***** EXERCISE DATA *****

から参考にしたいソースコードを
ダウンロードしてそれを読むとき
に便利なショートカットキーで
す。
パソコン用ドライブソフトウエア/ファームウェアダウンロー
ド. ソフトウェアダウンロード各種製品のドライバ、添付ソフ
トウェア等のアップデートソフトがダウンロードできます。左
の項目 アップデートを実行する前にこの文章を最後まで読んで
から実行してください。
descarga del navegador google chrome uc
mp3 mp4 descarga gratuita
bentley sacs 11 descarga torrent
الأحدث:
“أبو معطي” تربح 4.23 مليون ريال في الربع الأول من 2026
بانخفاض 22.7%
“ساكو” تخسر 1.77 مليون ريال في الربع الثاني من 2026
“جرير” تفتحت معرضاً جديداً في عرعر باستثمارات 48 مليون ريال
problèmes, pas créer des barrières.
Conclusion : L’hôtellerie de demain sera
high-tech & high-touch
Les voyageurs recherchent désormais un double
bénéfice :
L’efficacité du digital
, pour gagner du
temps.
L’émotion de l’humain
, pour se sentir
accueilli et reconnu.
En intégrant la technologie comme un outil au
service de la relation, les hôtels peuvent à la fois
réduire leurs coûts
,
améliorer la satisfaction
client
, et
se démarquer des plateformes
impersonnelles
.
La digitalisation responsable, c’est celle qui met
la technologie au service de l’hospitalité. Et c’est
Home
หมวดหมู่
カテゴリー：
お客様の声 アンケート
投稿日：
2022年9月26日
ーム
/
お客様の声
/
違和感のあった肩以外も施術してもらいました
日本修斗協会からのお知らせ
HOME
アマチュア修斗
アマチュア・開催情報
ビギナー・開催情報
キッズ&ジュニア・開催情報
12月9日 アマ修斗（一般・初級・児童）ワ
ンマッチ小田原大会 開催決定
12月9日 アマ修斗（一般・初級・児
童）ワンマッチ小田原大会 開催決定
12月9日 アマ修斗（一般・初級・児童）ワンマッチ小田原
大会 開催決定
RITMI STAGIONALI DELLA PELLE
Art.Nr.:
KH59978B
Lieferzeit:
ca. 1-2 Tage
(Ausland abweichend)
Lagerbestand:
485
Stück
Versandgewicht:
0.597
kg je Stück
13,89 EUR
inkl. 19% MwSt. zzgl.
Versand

*****

## THE PROBLEM
Pick out every line in the rows above that contains the string "ريال", and copy each such line in full. Treat uppercase and lowercase letters as different.

## EXERCISE RESULT
“أبو معطي” تربح 4.23 مليون ريال في الربع الأول من 2026
“ساكو” تخسر 1.77 مليون ريال في الربع الثاني من 2026
“جرير” تفتحت معرضاً جديداً في عرعر باستثمارات 48 مليون ريال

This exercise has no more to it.